To use this feature, one first needs to successfully complete the training aggregation process for either end-cloud federated scenario. Implementing an Image Classification Application of Cross-device Federated Learning (x86) details the preparation of datasets and network models, as well as simulates the process of initiating multi-client participation in federated learning.

Configuration Items

The cloud-side yaml configuration file gives the complete configuration items for opening the end-cloud federated, and the program involves the following additional configuration file items:

encrypt:
    privacy_eval_type: LAPLACE
    laplace_eval:
        laplace_eval_eps: 230260

where privacy_eval_type currently supports only NOT_ENCRYPT and LAPLACE, indicating that the inference results are processed without privacy protection methods and with the LAPLACE mechanism, respectively.

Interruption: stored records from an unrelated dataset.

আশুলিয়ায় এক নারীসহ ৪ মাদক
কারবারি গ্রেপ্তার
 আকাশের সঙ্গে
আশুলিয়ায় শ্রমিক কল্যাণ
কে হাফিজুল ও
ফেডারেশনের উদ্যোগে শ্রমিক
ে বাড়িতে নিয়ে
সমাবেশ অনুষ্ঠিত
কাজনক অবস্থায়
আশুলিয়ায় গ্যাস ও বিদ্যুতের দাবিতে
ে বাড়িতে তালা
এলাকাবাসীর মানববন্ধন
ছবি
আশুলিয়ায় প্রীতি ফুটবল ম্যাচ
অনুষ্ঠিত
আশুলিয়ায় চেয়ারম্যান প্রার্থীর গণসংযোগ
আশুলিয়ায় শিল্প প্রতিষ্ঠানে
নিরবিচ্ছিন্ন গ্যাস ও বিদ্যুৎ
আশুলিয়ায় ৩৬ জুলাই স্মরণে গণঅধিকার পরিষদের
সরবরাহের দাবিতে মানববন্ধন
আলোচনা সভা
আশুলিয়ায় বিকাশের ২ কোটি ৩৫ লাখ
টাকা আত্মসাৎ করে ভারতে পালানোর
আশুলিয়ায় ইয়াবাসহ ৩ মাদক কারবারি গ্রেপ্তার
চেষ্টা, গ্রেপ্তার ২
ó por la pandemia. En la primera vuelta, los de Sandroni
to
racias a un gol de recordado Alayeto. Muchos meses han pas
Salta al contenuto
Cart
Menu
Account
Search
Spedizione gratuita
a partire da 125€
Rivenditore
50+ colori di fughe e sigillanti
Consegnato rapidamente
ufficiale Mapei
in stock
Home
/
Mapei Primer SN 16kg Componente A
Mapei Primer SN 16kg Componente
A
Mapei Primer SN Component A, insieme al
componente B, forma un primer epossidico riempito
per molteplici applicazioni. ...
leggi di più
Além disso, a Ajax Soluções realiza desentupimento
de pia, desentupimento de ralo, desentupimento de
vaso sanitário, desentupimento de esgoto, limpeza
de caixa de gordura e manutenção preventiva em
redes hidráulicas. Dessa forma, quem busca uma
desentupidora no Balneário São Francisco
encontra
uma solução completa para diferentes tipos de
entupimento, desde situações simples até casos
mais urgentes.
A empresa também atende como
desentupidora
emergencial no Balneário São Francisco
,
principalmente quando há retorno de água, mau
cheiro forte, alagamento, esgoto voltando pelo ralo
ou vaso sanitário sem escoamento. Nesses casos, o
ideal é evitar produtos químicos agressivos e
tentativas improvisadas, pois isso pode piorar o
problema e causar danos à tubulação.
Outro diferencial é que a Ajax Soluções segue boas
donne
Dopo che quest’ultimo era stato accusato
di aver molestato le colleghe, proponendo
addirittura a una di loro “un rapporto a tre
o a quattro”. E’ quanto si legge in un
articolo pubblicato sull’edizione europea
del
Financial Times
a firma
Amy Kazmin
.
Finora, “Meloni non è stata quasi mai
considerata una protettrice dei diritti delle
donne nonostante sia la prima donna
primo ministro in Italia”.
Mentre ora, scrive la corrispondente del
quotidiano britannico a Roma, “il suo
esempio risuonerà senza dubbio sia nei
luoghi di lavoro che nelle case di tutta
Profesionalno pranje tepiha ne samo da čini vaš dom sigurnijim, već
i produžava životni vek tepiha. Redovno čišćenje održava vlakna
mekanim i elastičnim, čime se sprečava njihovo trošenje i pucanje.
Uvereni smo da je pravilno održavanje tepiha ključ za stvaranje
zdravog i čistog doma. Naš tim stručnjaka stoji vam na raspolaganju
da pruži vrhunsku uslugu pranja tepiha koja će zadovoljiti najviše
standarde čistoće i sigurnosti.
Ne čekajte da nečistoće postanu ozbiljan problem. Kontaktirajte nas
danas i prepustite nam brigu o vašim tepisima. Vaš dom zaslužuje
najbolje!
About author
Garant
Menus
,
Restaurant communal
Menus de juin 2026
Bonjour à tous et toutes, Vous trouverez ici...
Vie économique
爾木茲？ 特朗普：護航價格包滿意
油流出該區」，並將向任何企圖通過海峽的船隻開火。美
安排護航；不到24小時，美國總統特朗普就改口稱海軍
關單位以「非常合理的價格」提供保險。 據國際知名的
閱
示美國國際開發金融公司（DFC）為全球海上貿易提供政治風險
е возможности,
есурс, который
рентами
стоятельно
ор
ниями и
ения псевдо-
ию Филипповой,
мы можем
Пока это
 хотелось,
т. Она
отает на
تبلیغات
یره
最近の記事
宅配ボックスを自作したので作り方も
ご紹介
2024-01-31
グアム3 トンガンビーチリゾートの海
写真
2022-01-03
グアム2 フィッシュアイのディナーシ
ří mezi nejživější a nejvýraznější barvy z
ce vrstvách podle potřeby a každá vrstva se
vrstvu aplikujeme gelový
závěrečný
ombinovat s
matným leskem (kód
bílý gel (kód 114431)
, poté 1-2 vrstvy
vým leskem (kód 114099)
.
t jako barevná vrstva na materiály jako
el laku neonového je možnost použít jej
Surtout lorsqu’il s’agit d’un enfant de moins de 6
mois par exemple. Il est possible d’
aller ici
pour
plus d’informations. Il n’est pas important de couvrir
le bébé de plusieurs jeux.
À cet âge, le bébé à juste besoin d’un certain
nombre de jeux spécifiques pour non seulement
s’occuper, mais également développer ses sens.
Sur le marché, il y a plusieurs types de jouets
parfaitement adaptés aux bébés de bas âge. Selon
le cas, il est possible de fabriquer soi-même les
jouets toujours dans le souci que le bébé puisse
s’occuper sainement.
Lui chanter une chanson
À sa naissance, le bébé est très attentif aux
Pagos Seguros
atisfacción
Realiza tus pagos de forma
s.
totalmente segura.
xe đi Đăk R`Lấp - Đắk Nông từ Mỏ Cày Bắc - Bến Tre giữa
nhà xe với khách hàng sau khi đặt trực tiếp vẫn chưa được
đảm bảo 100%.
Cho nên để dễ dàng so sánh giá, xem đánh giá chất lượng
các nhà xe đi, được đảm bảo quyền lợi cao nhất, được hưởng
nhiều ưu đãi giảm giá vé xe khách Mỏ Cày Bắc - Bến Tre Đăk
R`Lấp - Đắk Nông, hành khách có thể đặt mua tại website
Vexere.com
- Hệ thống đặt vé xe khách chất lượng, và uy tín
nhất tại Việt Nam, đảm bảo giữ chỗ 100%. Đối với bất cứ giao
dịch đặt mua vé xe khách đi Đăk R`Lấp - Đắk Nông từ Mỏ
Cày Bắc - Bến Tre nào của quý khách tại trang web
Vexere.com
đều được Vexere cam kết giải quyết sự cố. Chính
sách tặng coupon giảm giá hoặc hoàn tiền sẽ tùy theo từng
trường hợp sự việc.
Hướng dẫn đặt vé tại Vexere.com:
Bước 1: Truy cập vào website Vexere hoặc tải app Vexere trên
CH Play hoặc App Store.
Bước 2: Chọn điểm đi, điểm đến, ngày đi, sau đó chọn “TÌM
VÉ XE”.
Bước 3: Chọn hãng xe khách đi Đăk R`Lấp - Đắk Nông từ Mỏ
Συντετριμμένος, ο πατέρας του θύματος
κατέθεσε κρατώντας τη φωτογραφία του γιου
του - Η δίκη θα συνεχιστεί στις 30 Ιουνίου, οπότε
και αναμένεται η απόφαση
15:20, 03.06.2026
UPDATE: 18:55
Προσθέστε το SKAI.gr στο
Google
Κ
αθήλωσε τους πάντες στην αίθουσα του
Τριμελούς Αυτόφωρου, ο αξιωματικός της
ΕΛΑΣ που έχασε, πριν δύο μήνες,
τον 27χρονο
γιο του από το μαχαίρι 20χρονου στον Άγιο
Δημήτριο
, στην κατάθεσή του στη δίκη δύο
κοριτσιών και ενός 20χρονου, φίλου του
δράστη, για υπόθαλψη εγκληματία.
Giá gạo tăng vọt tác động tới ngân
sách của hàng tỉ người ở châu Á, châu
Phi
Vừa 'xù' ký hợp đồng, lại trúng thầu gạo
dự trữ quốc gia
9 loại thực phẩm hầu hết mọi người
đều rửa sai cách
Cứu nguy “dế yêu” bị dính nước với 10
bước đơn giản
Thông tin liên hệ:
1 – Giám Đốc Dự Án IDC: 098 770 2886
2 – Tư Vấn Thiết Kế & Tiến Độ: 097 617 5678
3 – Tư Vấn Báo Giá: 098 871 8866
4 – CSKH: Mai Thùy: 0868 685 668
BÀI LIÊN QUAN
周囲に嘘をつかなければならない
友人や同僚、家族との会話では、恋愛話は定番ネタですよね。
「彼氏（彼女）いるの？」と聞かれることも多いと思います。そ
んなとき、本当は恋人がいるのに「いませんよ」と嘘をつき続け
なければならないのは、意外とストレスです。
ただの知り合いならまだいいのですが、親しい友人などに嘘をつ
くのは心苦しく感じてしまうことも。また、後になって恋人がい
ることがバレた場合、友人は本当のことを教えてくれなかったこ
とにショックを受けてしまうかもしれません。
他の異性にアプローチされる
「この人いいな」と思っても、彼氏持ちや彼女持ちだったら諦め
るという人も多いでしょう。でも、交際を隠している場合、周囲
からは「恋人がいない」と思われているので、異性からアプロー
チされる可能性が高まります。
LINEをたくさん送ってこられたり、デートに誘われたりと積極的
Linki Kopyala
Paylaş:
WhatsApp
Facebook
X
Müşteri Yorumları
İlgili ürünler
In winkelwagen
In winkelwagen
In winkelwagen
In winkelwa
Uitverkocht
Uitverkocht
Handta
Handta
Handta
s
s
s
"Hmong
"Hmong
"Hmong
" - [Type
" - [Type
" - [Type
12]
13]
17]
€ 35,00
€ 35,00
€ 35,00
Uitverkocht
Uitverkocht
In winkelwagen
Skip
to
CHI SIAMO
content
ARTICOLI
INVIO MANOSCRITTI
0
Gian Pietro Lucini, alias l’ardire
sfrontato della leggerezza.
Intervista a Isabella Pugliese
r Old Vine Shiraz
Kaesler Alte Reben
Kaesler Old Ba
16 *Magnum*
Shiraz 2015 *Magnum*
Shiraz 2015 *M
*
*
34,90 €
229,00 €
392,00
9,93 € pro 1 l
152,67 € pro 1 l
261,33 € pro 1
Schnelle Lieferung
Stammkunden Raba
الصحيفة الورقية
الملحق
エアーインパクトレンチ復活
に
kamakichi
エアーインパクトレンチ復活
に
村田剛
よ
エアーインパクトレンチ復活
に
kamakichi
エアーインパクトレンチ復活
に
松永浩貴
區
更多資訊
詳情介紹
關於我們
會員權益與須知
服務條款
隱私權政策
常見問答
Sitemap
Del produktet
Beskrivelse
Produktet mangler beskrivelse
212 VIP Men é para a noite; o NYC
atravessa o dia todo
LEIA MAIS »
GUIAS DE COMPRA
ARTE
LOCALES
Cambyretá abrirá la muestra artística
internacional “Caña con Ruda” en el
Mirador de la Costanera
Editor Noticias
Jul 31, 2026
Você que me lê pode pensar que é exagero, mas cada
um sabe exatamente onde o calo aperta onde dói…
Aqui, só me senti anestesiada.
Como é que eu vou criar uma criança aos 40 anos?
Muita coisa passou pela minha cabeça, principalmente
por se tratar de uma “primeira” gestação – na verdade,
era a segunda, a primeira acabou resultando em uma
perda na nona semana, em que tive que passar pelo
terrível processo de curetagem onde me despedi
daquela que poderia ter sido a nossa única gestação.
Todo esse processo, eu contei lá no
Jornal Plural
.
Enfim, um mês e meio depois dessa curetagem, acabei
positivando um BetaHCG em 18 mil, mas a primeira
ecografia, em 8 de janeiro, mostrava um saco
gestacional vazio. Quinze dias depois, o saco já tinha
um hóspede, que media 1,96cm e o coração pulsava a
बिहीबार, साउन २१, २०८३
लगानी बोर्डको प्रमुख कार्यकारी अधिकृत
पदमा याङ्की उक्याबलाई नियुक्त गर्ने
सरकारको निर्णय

laplace_eval_eps indicates how much of the privacy budget is used if LAPLACE processing is used.

Experimental Results

The basic configuration associated with the inference result evaluation function is used as follows:

unsupervised:
  cluster_client_num: 1000
  eval_type: SILHOUETTE_SCORE

We can see that the relationship between \(loss\) and the score under the LAPLACE mechanism by using NOT_ENCRYPT and using laplace_eval_eps=230260 is shown in the figure:

flow

The red dashed line shows the SILHOUETTE scores after the Laplace mechanism is used to protect the inference results. Since the model contains \(dropout\) and Gaussian input, the \(loss\) of the two trainings are slightly different and the scores obtained based on different models are slightly different. However, the overall trend remains consistent and can assist \(loss\) together to detect the model training progress.